- **Passage for review**
[Start of Attachment]

But whenever these terraforming questions come up (often with respect to Mars), people really don't appreciate the scale and the energy budget required. The energy budget is many orders of magntidue what our civilization currently uses. If you have access to that much energy, there are far better options.
If I remember correctly, the habitable-ish cloud layers have super-fast winds that circle the planet once every 4 days or so. [0]
[0] https://en.wikipedia.org/wiki/Atmospheric_super-rotationyou could, for example, send a million settlers to Kepler-69420, and with the TFR of 1.5 - an unrealistically high number - the colony would be extinct in just a few centuries. 1m becomes 100k in 200 years and 10k in 400 years.
I suppose that colonists on other planets, like colonists on other Earth continents, would largely consist of people who are unhappy with the status quo at their origin, and would have some strongly-held ideas about a different way of living.
why exactly do you find it likely? on the contrary, most of the colonists would need to be highly educated professionals for the colony to be self-sufficient, so they would be even less likely to have many children than average people.
besides, in very near future, the TFR of 1.5 will pass for "willingness to have many children".
Again, I don't think that a self-sustained colony on another planet would be organized by Earth governments, and by people who are happy to live on Earth. I bet on projects like (the declared) Musk's Mars colony, and even more, on religious groups (remember Mayflower). It takes a lot of grit to leave the comforts of Earth and go live in highly inhospitable and limiting conditions of another world, for life. Do not compare it to traits of a typical middle-class college-educated coastal city dweller. Those are going to be very different people, with very different views on everything, including fertility and raising children.
I don't know exactly how that might work in the scenarios we are discussing though.

[End of Attachment]

Images with keypoint coordinates:
[Start of Attachment]

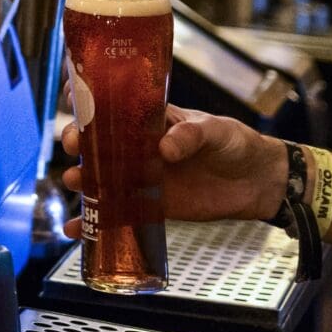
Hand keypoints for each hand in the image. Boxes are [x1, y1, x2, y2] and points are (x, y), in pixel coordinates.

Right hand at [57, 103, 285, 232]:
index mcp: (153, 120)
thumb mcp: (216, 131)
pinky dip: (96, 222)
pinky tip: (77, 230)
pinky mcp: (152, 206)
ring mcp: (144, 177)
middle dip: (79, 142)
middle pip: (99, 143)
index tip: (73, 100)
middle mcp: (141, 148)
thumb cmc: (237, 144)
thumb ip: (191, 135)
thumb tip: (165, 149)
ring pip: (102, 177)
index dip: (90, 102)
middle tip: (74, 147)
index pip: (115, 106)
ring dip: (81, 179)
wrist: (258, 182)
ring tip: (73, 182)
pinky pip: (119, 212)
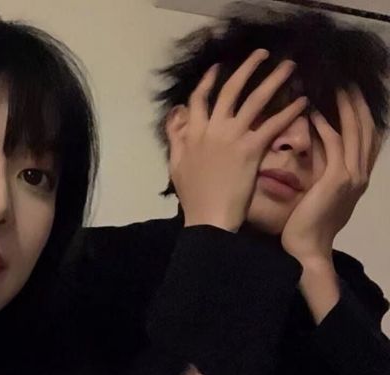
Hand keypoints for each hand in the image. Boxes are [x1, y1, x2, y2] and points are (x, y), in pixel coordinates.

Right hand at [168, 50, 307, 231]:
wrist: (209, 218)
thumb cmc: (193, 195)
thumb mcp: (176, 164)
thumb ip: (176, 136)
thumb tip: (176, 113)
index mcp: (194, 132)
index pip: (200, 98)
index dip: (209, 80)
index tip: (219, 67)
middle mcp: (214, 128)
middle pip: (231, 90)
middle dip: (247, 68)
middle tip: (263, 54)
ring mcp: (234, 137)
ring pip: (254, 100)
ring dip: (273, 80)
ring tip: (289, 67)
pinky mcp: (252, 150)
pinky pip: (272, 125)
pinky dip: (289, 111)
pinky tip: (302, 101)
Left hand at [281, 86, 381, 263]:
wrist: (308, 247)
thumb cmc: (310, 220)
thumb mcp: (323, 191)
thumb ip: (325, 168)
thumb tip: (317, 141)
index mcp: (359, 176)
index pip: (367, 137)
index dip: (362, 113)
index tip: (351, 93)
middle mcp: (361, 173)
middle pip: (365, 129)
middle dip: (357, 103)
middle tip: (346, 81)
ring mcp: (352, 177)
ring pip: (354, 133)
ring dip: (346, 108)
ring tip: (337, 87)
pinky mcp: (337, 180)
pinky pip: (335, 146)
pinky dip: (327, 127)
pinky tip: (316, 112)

[End of Attachment]

Carry on the forum thread about settling other planets, starting after its last comment. The records have no connection to the forum thread.

- **Response area**
* Sun shade/sail near L1 tipped up to 35 degrees to remain still: 5 micron polymer film (1.5-3.5 billion tons or 10-25 million SpaceX Starship launches at 150 tons each) or 50 layer graphene (15 thousand tons or 100 launches). Liquid CO2 ocean forms at 31 C or 88 F, or dry ice glaciers at -78 C or -108 F result in nitrogen atmosphere dropped from 92 times pressure to close to Earth's pressure. Shade rotation can simulate a 24 hour day.
* Comets to increase water and spin rate: 50-100 100 km diameter comets from Kuiper Belt at 30 AU, nuclear rocket using 1% of water to gravitationally slingshot comets by planets over 20-100 years to impact at equator, resulting in 50 day retrograde or 64 day prograde rotation (down from 243 days). Decreases temperature and sulphuric acid enough for microbes to start fixing CO2 and acid.
The "hard" parts are getting bots into orbit to blow graphene bubbles to form a honeycomb, and inventing open-ended fusion rockets to avoid containment issues.
5 cm by 50 cm graphene sheet grown in 20 minutes:
https://www.nature.com/articles/srep21152.pdf (warning PDF)
Direct fusion drive:
https://www.sciencedirect.com/science/article/pii/S009457652... (PDF available)
Magnetic mirror concept for open-ended fusion rocket:
https://en.wikipedia.org/wiki/Magnetic_mirror
Magnetic reconnection thruster:
https://www.youtube.com/watch?v=caM94mem5K4
I think the sun shade is probably how we'll slow global climate change until we can plant the 1-10 trillion trees it will take to reverse it (mechanical carbon capture can't be scaled enough practically), but I digress.
Note that the blocker is actually getting to low Earth orbit (LEO) since delta V is straightforward with ion engines. That will arguably be a solved problem once big "dumb" rockets like Starship scale. I'm a big fan of JP Aerospace's airship to orbit concept and other magnetohydrodynamic (MHD) craft, but it's unclear if they will be able to achieve heavy lift. Aerospike engines and exotic rockets are being evolved by AI currently.
Trees, on the other hand, can scale, and they get their energy from the sun.